• [TEXT EXCERPT]:
In [None]:
# Install required libraries
!pip install torch sentence-transformers pyarabic nltk

# Download NLTK data
import nltk
nltk.download('punkt')

# Rest of your code
import torch
import torch.nn as nn
import torch.nn.functional as F
from torch.utils.data import Dataset, DataLoader
from sentence_transformers import SentenceTransformer
import numpy as np
import re
from pyarabic import araby
from nltk.tokenize import word_tokenize

class ArabicTextPreprocessor:
    def __init__(self):
        pass
        
    def remove_tashkeel(self, text):
        """Remove Arabic diacritics from text."""
        return araby.strip_tashkeel(text)
    
    def remove_tatweel(self, text):
        """Remove Arabic text elongation."""
        return araby.strip_tatweel(text)
    
    
    def normalize_hamza(self, text):
        """Normalize different forms of Hamza."""

• [STORED DATA]:
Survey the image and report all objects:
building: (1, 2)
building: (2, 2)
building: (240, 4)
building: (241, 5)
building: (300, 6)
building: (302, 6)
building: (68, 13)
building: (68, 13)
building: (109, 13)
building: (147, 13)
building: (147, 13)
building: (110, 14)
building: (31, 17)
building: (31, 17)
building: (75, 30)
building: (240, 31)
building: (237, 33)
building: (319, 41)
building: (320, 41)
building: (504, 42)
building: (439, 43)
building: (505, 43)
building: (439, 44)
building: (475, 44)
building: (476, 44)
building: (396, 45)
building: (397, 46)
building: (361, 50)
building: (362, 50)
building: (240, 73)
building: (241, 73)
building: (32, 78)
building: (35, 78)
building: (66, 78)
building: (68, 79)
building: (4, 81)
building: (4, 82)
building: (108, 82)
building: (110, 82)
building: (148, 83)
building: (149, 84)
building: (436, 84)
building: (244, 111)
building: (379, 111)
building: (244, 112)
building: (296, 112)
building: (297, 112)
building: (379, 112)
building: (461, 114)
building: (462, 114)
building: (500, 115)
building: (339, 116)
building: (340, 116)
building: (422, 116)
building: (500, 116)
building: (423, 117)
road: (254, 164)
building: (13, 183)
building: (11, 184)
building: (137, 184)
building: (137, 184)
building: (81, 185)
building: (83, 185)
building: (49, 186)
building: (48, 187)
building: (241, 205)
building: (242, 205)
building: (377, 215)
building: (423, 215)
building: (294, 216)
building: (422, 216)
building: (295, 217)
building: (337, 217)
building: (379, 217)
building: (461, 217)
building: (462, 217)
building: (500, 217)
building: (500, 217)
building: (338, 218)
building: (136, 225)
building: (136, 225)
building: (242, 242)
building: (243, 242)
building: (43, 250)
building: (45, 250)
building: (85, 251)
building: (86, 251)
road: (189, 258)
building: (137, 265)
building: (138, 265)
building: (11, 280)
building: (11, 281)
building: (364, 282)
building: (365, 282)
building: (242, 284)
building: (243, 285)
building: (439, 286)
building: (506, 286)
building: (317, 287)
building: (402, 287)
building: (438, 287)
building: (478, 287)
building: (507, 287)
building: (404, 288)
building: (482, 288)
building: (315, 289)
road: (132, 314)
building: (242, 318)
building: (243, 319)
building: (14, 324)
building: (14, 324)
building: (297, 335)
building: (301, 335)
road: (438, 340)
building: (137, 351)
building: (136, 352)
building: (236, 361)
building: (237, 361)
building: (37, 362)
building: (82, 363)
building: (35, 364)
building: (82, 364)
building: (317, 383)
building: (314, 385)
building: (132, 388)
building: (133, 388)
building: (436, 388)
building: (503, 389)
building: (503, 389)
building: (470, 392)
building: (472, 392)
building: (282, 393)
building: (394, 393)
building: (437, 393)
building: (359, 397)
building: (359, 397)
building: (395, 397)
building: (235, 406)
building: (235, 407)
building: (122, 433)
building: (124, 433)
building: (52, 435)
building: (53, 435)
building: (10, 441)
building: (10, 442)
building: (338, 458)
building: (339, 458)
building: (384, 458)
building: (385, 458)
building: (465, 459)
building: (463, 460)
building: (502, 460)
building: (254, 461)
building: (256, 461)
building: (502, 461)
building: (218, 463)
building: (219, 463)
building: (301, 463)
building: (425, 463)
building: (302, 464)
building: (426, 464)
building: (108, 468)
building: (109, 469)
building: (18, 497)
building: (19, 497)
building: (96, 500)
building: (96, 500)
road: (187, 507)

• [WHAT IS ASKED]:
[1] According to its docstring in the notebook code, what does the remove_tatweel method do?
[2] Copy the part of the notebook code starting at "return araby.strip_tashkeel(text)" and ending at "return araby.strip_tatweel(text)".

• [TASK-BY-TASK RESULTS]:
[1] It removes Arabic text elongation.

[2]
return araby.strip_tashkeel(text)
    
    def remove_tatweel(self, text):
        """Remove Arabic text elongation."""
        return araby.strip_tatweel(text)